The boundary of each contaminant plume had a concentration of 1 mg/L. Detected plumes passed through the low-energy well or a passive well prior to reaching the eastern model boundary; that is, the concentration at the low-energy well or a passive well equalled or exceeded 1 mg/L before the concentration at any node along the eastern boundary reached 1 mg/L.

Both passive and low-energy wells were open to the saturated thickness of the aquifer in model simulations. All groundwater flow and mass transport simulations used the preconditioned conjugate gradient and generalized conjugate gradient solvers, respectively, yielding mass balance errors of less than 1%.

RESULTS

One low-energy well extracting groundwater at 1.1 m3/d detected releases from all point sources along the source segment. The effect of the well can be seen by examining the geometry of a contaminant plume originating at the northern end of the source segment.

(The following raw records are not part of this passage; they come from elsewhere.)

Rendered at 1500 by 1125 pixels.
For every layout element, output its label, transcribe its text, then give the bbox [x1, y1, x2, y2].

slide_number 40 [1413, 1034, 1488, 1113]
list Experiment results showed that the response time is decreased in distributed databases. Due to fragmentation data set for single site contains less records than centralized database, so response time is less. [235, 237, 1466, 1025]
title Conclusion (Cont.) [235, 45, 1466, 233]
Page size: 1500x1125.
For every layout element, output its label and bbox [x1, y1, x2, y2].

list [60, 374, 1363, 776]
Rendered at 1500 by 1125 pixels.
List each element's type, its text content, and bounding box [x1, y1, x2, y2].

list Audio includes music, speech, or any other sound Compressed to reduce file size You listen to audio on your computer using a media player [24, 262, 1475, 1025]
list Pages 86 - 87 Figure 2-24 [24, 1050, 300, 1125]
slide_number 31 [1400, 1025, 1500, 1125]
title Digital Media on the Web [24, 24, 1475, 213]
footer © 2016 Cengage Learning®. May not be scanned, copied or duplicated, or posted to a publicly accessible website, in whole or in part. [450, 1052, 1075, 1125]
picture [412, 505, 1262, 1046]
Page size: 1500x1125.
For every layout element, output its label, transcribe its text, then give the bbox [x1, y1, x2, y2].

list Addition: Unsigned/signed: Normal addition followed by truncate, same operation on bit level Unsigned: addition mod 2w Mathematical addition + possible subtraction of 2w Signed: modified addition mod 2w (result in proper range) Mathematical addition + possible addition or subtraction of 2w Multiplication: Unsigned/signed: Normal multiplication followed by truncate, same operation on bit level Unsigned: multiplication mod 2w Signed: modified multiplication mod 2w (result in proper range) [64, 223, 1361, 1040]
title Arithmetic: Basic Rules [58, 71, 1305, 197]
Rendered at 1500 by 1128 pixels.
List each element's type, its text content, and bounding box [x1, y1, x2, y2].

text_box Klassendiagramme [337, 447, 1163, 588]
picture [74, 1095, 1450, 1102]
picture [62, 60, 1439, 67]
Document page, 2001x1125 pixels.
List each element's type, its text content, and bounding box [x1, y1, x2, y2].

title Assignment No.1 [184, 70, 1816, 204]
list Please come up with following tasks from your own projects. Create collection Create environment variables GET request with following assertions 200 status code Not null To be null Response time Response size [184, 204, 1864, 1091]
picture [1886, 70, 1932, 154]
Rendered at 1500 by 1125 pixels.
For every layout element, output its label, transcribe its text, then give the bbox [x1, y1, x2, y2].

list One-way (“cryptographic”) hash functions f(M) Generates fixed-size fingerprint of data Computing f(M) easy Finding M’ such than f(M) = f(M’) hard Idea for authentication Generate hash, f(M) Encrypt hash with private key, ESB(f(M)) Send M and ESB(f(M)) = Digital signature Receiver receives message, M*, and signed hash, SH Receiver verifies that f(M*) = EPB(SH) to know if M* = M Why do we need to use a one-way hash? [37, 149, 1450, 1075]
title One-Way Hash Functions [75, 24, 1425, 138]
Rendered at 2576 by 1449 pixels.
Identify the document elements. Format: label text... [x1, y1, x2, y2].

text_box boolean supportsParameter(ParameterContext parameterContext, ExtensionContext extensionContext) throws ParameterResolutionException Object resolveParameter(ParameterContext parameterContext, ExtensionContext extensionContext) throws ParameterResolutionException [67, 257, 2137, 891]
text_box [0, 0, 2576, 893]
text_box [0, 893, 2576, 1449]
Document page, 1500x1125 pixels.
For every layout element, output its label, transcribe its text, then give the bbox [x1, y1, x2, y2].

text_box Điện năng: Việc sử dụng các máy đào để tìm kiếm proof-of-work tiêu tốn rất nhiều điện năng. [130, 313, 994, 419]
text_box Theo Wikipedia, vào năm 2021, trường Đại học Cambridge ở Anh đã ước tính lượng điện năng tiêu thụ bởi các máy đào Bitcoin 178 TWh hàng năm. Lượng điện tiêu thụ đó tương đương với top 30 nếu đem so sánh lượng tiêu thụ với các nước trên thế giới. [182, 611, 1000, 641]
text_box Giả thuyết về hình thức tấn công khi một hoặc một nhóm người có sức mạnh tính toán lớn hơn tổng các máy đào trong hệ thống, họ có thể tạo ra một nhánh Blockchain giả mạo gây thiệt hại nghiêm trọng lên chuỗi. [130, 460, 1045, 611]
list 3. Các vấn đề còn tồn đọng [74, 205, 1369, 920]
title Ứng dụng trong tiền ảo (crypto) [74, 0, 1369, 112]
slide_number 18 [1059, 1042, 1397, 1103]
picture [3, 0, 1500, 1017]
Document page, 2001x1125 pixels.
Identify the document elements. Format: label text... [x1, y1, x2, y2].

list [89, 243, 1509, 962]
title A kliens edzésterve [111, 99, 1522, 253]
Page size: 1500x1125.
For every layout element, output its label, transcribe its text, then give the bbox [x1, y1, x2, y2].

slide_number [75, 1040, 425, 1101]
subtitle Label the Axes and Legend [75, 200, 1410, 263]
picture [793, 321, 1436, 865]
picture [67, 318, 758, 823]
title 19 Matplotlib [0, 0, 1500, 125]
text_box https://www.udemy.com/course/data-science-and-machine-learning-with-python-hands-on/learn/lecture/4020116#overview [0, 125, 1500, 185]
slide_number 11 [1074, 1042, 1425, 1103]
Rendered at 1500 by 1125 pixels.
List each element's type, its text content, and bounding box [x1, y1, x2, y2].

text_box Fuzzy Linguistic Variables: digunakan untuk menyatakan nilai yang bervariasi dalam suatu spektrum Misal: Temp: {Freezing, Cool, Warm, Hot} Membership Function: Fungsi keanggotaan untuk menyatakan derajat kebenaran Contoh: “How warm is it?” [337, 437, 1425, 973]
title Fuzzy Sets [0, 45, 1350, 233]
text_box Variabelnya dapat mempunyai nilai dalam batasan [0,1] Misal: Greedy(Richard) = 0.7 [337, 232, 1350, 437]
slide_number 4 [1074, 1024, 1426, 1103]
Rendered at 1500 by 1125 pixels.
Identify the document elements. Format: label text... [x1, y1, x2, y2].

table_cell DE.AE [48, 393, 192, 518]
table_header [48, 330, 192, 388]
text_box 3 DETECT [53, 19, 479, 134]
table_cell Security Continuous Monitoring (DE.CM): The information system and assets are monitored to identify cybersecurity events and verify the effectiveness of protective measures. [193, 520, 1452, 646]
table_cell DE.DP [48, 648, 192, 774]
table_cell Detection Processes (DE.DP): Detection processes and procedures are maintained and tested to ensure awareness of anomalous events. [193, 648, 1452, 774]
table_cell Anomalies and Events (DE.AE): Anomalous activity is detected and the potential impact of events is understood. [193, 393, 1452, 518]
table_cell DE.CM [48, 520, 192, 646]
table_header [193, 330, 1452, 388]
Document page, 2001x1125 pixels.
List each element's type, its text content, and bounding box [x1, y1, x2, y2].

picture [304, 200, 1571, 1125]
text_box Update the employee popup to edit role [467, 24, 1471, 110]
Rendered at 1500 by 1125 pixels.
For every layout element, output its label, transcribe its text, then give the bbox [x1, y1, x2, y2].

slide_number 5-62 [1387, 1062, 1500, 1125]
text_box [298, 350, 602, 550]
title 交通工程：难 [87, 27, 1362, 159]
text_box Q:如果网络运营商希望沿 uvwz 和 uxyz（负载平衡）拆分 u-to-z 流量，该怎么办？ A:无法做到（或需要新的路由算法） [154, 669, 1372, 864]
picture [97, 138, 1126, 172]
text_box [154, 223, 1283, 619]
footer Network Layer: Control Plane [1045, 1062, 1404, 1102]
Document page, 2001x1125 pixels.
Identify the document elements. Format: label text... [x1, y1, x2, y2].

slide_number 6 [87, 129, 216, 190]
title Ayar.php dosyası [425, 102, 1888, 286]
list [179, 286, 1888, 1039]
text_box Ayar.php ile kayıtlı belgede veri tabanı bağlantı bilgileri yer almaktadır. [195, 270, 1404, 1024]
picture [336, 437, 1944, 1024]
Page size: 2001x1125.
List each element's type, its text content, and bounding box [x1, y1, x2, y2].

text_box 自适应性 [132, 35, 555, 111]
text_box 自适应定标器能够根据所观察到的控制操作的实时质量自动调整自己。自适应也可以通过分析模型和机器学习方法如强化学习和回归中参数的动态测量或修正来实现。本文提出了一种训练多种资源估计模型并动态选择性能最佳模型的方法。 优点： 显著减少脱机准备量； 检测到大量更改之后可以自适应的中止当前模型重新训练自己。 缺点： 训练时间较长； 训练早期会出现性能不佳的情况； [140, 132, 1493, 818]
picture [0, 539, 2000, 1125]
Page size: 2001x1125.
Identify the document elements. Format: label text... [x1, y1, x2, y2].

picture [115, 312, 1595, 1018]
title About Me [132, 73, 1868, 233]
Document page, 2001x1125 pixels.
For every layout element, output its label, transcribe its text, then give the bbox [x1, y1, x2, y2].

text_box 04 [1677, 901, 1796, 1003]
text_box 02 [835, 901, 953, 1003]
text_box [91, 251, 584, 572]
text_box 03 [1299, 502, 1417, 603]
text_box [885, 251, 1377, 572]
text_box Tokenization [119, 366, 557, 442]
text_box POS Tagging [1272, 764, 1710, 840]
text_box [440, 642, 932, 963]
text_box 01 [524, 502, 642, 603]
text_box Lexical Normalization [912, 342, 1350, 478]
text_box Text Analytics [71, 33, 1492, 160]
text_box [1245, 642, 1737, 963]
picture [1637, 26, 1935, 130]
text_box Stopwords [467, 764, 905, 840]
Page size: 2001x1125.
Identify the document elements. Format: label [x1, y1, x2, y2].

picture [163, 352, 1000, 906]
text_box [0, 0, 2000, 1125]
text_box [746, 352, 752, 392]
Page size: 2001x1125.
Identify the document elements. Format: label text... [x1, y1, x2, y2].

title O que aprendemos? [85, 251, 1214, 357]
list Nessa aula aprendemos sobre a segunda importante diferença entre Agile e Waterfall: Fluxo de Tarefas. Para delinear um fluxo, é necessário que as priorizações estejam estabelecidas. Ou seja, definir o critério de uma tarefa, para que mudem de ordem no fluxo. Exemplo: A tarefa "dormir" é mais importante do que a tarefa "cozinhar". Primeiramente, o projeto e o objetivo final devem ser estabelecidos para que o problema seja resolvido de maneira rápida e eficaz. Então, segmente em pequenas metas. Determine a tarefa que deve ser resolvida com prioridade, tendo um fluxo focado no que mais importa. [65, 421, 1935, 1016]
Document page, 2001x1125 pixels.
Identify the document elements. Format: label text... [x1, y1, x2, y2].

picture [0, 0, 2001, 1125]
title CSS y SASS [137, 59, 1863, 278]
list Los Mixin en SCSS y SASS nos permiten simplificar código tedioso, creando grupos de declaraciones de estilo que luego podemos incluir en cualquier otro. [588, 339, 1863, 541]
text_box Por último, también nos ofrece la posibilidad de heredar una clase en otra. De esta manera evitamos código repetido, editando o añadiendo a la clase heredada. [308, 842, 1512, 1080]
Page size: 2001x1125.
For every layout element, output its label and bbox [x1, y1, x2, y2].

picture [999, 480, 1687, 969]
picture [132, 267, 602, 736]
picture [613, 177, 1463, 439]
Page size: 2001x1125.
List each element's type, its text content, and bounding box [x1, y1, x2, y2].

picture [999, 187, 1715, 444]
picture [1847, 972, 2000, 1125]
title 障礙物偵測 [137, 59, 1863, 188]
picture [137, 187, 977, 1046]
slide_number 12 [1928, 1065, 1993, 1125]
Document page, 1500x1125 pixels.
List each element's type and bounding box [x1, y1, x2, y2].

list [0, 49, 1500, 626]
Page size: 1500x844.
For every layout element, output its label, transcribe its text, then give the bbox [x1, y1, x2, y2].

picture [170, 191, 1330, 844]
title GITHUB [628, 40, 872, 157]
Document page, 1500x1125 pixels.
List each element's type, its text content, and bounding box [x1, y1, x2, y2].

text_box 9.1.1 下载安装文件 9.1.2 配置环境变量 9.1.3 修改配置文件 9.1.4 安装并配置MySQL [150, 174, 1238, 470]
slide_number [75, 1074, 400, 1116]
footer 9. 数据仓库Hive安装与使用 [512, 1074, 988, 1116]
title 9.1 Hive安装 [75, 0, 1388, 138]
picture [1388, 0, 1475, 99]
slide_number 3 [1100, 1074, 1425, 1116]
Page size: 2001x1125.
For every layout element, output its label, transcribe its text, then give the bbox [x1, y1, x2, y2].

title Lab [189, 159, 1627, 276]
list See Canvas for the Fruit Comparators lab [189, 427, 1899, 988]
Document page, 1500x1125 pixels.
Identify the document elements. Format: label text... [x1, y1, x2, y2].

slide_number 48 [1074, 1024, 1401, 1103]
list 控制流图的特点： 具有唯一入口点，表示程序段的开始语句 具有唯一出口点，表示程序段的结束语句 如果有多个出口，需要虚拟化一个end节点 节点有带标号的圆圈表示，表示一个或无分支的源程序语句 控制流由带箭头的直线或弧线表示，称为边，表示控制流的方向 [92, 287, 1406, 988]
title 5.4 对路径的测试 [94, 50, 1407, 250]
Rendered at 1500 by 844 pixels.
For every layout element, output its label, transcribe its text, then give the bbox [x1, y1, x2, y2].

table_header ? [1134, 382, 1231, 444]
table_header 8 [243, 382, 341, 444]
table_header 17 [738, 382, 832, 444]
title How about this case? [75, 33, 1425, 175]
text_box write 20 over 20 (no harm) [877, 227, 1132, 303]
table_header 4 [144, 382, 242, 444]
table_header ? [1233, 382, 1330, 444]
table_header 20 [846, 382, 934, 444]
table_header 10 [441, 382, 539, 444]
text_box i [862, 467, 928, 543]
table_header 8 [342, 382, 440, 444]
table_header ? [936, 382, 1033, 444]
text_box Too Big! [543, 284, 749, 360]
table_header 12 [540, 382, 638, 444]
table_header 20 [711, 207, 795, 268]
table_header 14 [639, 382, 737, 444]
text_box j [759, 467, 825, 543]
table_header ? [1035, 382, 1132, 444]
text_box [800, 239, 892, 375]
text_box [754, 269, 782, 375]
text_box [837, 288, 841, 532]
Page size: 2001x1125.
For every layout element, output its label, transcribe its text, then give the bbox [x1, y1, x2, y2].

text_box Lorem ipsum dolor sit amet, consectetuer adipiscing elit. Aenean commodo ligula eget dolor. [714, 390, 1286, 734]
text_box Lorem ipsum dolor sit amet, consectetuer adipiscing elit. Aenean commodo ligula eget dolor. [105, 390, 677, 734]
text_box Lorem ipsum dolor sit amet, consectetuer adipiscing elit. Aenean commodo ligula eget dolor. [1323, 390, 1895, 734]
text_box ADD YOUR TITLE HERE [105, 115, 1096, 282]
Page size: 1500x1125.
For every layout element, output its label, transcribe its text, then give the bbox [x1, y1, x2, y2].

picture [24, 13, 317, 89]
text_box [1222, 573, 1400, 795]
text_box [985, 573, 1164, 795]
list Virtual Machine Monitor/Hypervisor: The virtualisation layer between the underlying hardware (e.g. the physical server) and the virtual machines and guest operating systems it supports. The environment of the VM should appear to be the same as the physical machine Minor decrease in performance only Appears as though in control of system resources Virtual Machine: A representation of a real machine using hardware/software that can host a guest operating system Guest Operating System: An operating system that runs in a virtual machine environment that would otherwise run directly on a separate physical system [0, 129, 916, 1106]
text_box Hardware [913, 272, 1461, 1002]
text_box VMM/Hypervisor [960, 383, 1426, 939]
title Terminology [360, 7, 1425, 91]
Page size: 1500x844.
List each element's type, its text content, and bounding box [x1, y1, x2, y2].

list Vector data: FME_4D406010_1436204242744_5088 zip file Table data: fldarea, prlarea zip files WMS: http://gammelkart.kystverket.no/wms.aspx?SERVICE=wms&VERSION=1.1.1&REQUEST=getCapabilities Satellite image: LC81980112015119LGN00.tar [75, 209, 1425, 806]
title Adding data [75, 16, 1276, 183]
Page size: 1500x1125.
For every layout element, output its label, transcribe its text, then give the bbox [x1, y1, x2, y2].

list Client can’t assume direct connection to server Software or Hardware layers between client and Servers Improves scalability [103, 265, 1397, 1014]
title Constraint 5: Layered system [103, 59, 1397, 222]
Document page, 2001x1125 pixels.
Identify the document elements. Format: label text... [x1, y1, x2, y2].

After 1600 days, the contaminant plume reaches the downgradient boundary, but not until the concentration reaches 1.0 mg/L at the extraction well. The plume bends slightly southward, enabling a well not directly in its path to still register a detection.

In contrast, a minimum of three passive wells identified all releases from the same point sources. The passive wells have negligible effect on the groundwater flow field; more passive wells were necessary, because they have less capability to draw in contaminated groundwater.

After 1300 days, a contaminant plume originating at the source reaches the downgradient boundary, but after the concentration at one or more passive wells reaches 1 mg/L. This result shows that passive wells may be useful when strategically placed and monitored, even for narrow contaminant plumes that have travelled short distances. However, a tendency for hydrodynamic dispersion to widen contaminant plumes with travel enhances the capability of both passive and low-energy extraction wells to detect them.

Overall, fewer low-energy wells than passive wells were necessary to detect all source nodes. While this example involved a relatively small study area, resulting in a 3:1 ratio of passive wells to low-energy wells, larger sites with a similar ratio would increase the absolute difference between well types, resulting in more cost savings in drilling and sampling when using low-energy wells.

Low-energy wells decrease the possibility of excessive drawdown and dewatering sometimes encountered with higher capacity wells and, if strategically placed, may perform a dual role in remediating contamination.

Results outlined above suggest that low-energy extraction wells may be a viable approach for detection monitoring at some waste storage facilities. However, they would not be equally effective in all settings. For example, low-energy extraction wells might produce very narrow capture zones in fast-moving groundwater. Such conditions might also produce narrow contaminant plumes, which are more difficult to detect with few low-energy or passive wells, but using more wells could address this problem.

CONCLUSION

The objective was to evaluate low-energy extraction wells as an alternative to passive well networks for detecting contaminants from landfills. Results suggest that, even with very low pumping rates, extraction wells can effectively reduce the number of sampling points required to detect contamination in groundwater. In some cases, low-energy wells may be a viable, less costly alternative to conventional monitoring wells.